For the listing below, print exactly the lines from the line with "minuman hangat. Di" to the line with "hangat tentu akan", both included, and nothing beyond them.

+++

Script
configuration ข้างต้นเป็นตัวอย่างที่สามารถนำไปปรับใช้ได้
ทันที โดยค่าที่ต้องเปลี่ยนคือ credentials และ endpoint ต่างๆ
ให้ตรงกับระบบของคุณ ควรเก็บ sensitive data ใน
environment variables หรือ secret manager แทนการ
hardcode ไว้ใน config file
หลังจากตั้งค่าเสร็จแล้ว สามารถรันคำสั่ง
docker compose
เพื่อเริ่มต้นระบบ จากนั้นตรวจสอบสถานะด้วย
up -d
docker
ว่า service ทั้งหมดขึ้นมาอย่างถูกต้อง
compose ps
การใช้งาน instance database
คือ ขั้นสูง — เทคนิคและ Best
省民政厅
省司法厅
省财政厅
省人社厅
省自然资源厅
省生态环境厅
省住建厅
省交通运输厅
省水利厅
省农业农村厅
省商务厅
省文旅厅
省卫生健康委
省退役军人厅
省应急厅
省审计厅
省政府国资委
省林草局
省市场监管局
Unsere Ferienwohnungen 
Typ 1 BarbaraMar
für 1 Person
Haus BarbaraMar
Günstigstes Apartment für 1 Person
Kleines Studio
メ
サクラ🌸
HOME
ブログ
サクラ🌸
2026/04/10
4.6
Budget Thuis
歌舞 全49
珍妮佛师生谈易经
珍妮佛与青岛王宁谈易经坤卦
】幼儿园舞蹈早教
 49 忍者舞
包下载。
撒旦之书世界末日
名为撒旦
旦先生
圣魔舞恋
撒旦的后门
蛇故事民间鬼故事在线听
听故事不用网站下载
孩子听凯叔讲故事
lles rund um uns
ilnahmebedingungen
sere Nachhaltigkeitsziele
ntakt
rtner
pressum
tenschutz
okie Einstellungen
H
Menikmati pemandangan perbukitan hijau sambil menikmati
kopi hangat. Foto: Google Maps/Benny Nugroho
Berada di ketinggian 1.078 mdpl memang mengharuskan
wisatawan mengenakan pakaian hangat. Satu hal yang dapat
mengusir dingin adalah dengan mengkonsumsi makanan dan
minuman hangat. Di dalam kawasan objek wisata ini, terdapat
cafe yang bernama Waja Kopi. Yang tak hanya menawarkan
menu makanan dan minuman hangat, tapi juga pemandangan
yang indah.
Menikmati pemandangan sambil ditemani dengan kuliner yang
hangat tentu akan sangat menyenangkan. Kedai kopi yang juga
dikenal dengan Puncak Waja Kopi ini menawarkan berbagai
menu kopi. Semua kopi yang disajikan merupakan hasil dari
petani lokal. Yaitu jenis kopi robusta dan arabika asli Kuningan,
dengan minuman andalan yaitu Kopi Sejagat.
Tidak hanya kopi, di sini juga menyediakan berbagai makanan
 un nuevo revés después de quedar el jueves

+++

-- Result of this task --
minuman hangat. Di dalam kawasan objek wisata ini, terdapat
cafe yang bernama Waja Kopi. Yang tak hanya menawarkan
menu makanan dan minuman hangat, tapi juga pemandangan
yang indah.
Menikmati pemandangan sambil ditemani dengan kuliner yang
hangat tentu akan sangat menyenangkan. Kedai kopi yang juga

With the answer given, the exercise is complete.